Kapitel 30

Granville, Normandie

Am Vormittag

Claire und Nicolas standen in der kleinen Teeküche des Commissariat von Granville und warteten darauf, dass das Wasser endlich kochte. Keiner von ihnen sprach ein Wort.

»Wir hätten früher darauf kommen können«, sagte Claire schließlich und Nicolas wünschte sich, dass sie unrecht hätte, aber so war es nicht.

»Alle hier in der Stadt wissen von dem Unglück, die Fährgesellschaft und die Menschen auf Chausey auch. Aber keiner kommt auf die Idee, dass das ein Motiv sein könnte.«

»Wie auch?«, überlegte Claire, während sie ihren Tee aufgoss. »Was damals geschehen ist, wissen alle. Aber wer damals dabei war? Das wäre vielleicht doch zu viel verlangt.«

Nicolas nahm seine Tasse und folgte ihr in Huets Büro, in dem Philippe Duval auf seinem Stuhl saß und aus dem Fenster starrte.

Er lächelte, als Claire ihm ein Croissant reichte.

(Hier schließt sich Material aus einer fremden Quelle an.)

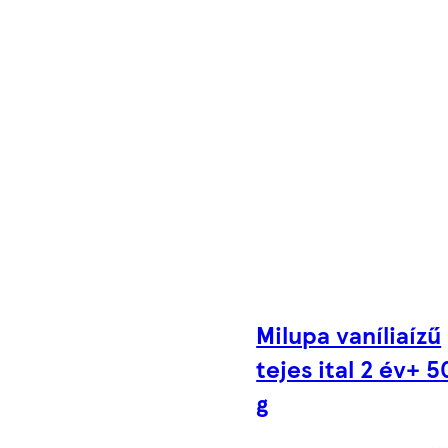
Milupa vaníliaízű
tejes ital 2 év+ 
g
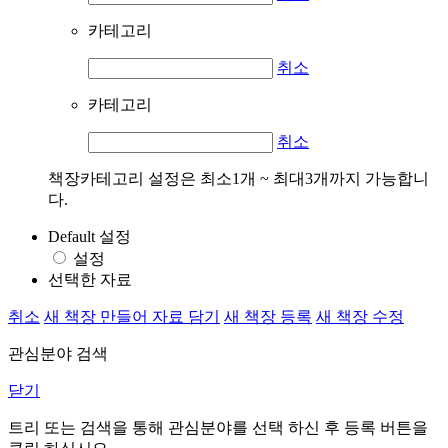
카테고리
취소
카테고리
취소
책장카테고리 설정은 최소1개 ~ 최대3개까지 가능합니
다.
Default 설정
설정
선택한 자료
취소
새 책장 만들어 자료 담기
새 책장 등록
새 책장 수정
관심분야 검색
닫기
트리 또는 검색을 통해 관심분야를 선택 하신 후
등록
버튼을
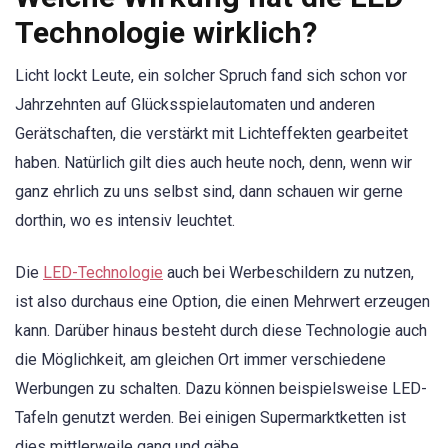
Technologie wirklich?
Licht lockt Leute, ein solcher Spruch fand sich schon vor
Jahrzehnten auf Glücksspielautomaten und anderen
Gerätschaften, die verstärkt mit Lichteffekten gearbeitet
haben. Natürlich gilt dies auch heute noch, denn, wenn wir
ganz ehrlich zu uns selbst sind, dann schauen wir gerne
dorthin, wo es intensiv leuchtet.
Die
LED-Technologie
auch bei Werbeschildern zu nutzen,
ist also durchaus eine Option, die einen Mehrwert erzeugen
kann. Darüber hinaus besteht durch diese Technologie auch
die Möglichkeit, am gleichen Ort immer verschiedene
Werbungen zu schalten. Dazu können beispielsweise LED-
Tafeln genutzt werden. Bei einigen Supermarktketten ist
dies mittlerweile gang und gäbe.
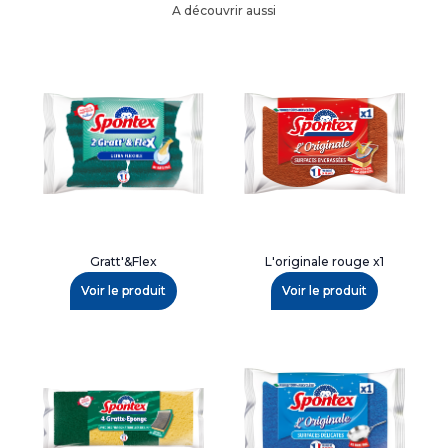
A découvrir aussi
Gratt'&Flex
L'originale rouge x1
Voir le produit
Voir le produit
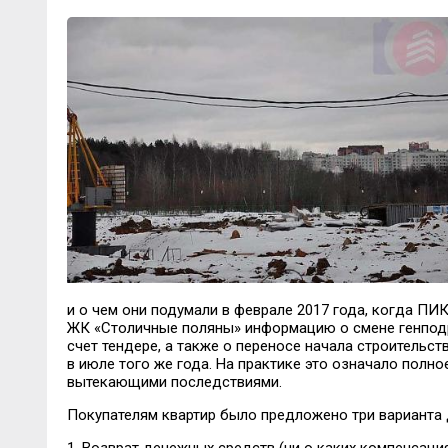
и о чем они подумали в феврале 2017 года, когда ПИ
ЖК «Столичные поляны» информацию о смене генподр
счет тендере, а также о переносе начала строительст
в июле того же года. На практике это означало полно
вытекающими последствиями.
Покупателям квартир было предложено три варианта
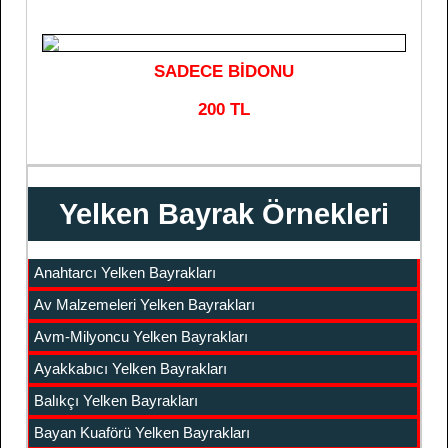
SADECE BİDONU
200 TL
Yelken Bayrak Örnekleri
Anahtarcı Yelken Bayrakları
Av Malzemeleri Yelken Bayrakları
Avm-Milyoncu Yelken Bayrakları
Ayakkabıcı Yelken Bayrakları
Balıkçı Yelken Bayrakları
Bayan Kuaförü Yelken Bayrakları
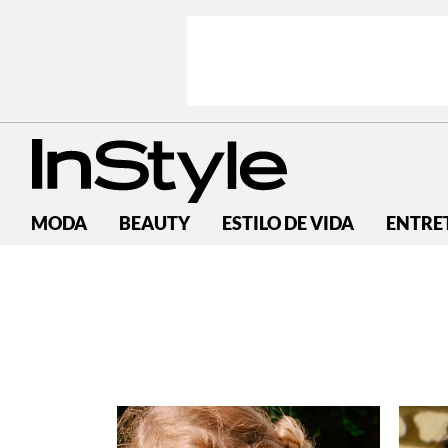
MODA
BEAUTY
ESTILO DE VIDA
ENTRE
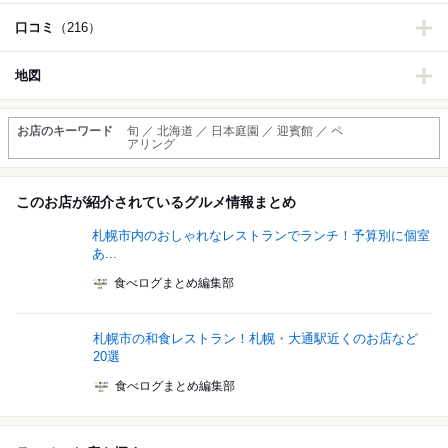
口コミ
（216）
地図
お店のキーワード
旬 ／ 北海道 ／ 日本庭園 ／ 迎賓館 ／ ペ
アリング
このお店が紹介されているグルメ情報まとめ
札幌市内のおしゃれなレストランでランチ！予算別に個室
あ...
食べログまとめ編集部
札幌市の和食レストラン！札幌・大通駅近くのお店など
20選
食べログまとめ編集部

»Sie haben Glück, dass der Bäcker von gegenüber alle hier im Commissariat so gut versorgt«, sagte sie. »Ich kenne einen Polizisten in Deauville, der würde für so einen Service glatt töten.«

Duval sagte nichts, sondern starrte weiter aus dem Fenster.

»Entschuldigung«, murmelte Claire. »Unglückliche Wortwahl.«

 

Für einen Augenblick schwiegen sie alle.

»Das Schlimmste ist die Scham«, sagte Duval schließlich leise. »Ich schäme mich seit sieben Jahren, aber ich weiß auch nicht, wie ich das je überwinden soll … Ich … schaffe es nicht, mit jemandem zu sprechen. Nicht mal mit meiner Frau. Und das ist wirklich schlimm, weil ich sie liebe.«

Nicolas räusperte sich.

»Wo standen Sie genau, als das Mädchen ins Wasser gefallen ist?«

 

Claire hatte das Bild aus dem Winter vor sieben Jahren an der Infotafel gesehen. Der zugehörige Text hatte sich mit Unfällen der Fährgesellschaft in den vergangenen fünfzig Jahren beschäftigt.

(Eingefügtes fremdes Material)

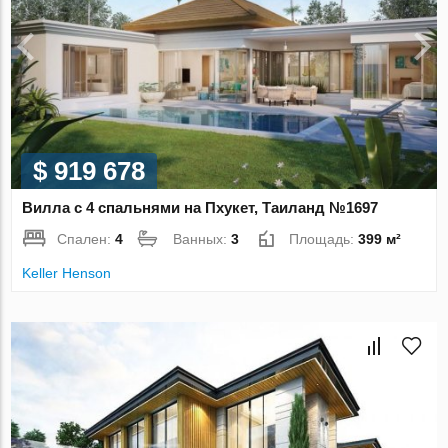
$ 919 678
Вилла с 4 спальнями на Пхукет, Таиланд №1697
Спален:
4
Ванных:
3
Площадь:
399 м²
Keller Henson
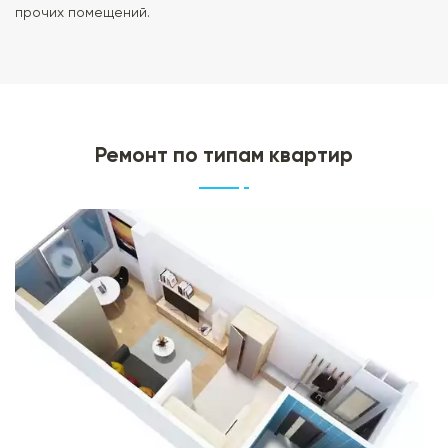
прочих помещений.
Ремонт по типам квартир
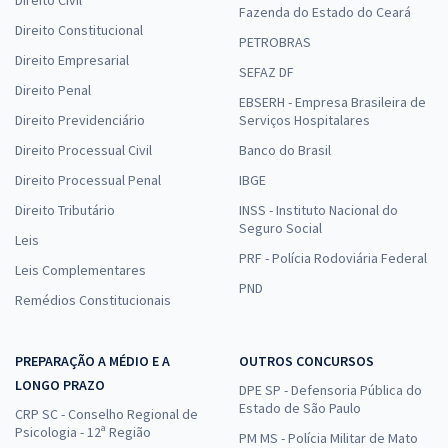
Direito Civil
revisadas por especialistas.
Fazenda do Estado do Ceará
Direito Constitucional
PETROBRAS
Na ferramenta, também é possível realizar simulados com
Direito Empresarial
exercícios selecionados e verificar relatórios que mensuram o
SEFAZ DF
Direito Penal
seu desempenho ao longo dos estudos.
EBSERH - Empresa Brasileira de
Direito Previdenciário
Serviços Hospitalares
Além disso, você pode contar com o auxílio dos materiais de
Direito Processual Civil
Banco do Brasil
apoio exclusivos dos nossos cursos preparatórios, como
videoaulas e conteúdos em PDF.
Direito Processual Penal
IBGE
Direito Tributário
INSS - Instituto Nacional do
Como o Gran te ajuda a alcançar sua aprovação?
Seguro Social
Leis
O
Gran
é uma plataforma de ensino e um parceiro na sua
PRF - Polícia Rodoviária Federal
Leis Complementares
jornada até a aprovação. Com metodologia comprovada,
PND
professores de renome e tecnologia de ponta, você terá
Remédios Constitucionais
todos os recursos necessários para conquistar uma das vagas
nos concursos jurídicos.
PREPARAÇÃO A MÉDIO E A
OUTROS CONCURSOS
LONGO PRAZO
Não importa se seu objetivo é um cargo técnico, analista ou
DPE SP - Defensoria Pública do
Estado de São Paulo
uma carreira jurídica de alto nível: com dedicação e a
CRP SC - Conselho Regional de
Psicologia - 12ª Região
preparação certa, o sucesso está ao seu alcance.
PM MS - Polícia Militar de Mato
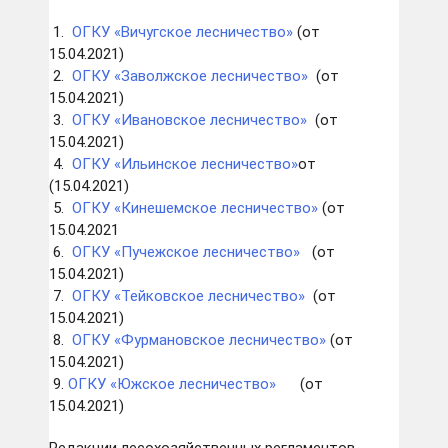
1.
ОГКУ «Вичугское лесничество»
(от
15.04.2021)
2.
ОГКУ «Заволжское лесничество
»
(от
15.04.2021)
3.
ОГКУ «Ивановское лесничество
»
(от
15.04.2021)
4.
ОГКУ «Ильинское лесничество
»
от
(15.04.2021)
5.
ОГКУ «Кинешемское лесничество
»
(от
15.04.2021
6.
ОГКУ «Пучежское лесничество
»
(от
15.04.2021)
7.
ОГКУ «Тейковское лесничество
»
(от
15.04.2021)
8.
ОГКУ «Фурмановское лесничество»
(от
15.04.2021)
9.
ОГКУ «Южское лесничество»
(от
15.04.2021)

Ein auf Grund gelaufenes Schiff, ein abgeknickter Schornstein, ein heiß gelaufener Schiffsmotor, zwei Tote bei einem Sturm vor dreißig Jahren.

Ansonsten stellte sich die Gesellschaft ein hervorragendes Zeugnis aus. In Sachen Sicherheit sei man bestens ausgestattet und die Passagiere zwischen Chausey, Guernsey und Granville seien immer in besten Händen.

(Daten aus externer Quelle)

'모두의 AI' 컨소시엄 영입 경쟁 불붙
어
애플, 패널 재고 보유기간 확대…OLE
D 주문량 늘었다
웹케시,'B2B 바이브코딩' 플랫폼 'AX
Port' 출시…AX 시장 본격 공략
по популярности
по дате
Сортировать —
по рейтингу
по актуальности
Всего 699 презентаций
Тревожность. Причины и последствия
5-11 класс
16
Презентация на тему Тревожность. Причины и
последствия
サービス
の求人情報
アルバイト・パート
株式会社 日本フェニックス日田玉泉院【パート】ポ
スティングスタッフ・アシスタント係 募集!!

Der tragische Tod der kleinen Chloé vor sieben Jahren sei ein schreckliches Unglück gewesen, man sei in Gedanken bei den Angehörigen. Die Fährgesellschaft betonte in dem Text allerdings auch, dass hier die Aufsichtspflicht verletzt worden sei und es sich daher um menschliches Versagen gehandelt habe. Auf die Notwendigkeit von Rettungswesten bei kleinen Kindern seien die Passagiere stets hingewiesen worden.

Claire hatte das Foto gesehen: ein Krankenwagen auf der Mole, die Fähre im Hintergrund.

Sie hatte Rémy Marchand erkannt, den Chef der Fährgesellschaft. Und Balthasar Morignac.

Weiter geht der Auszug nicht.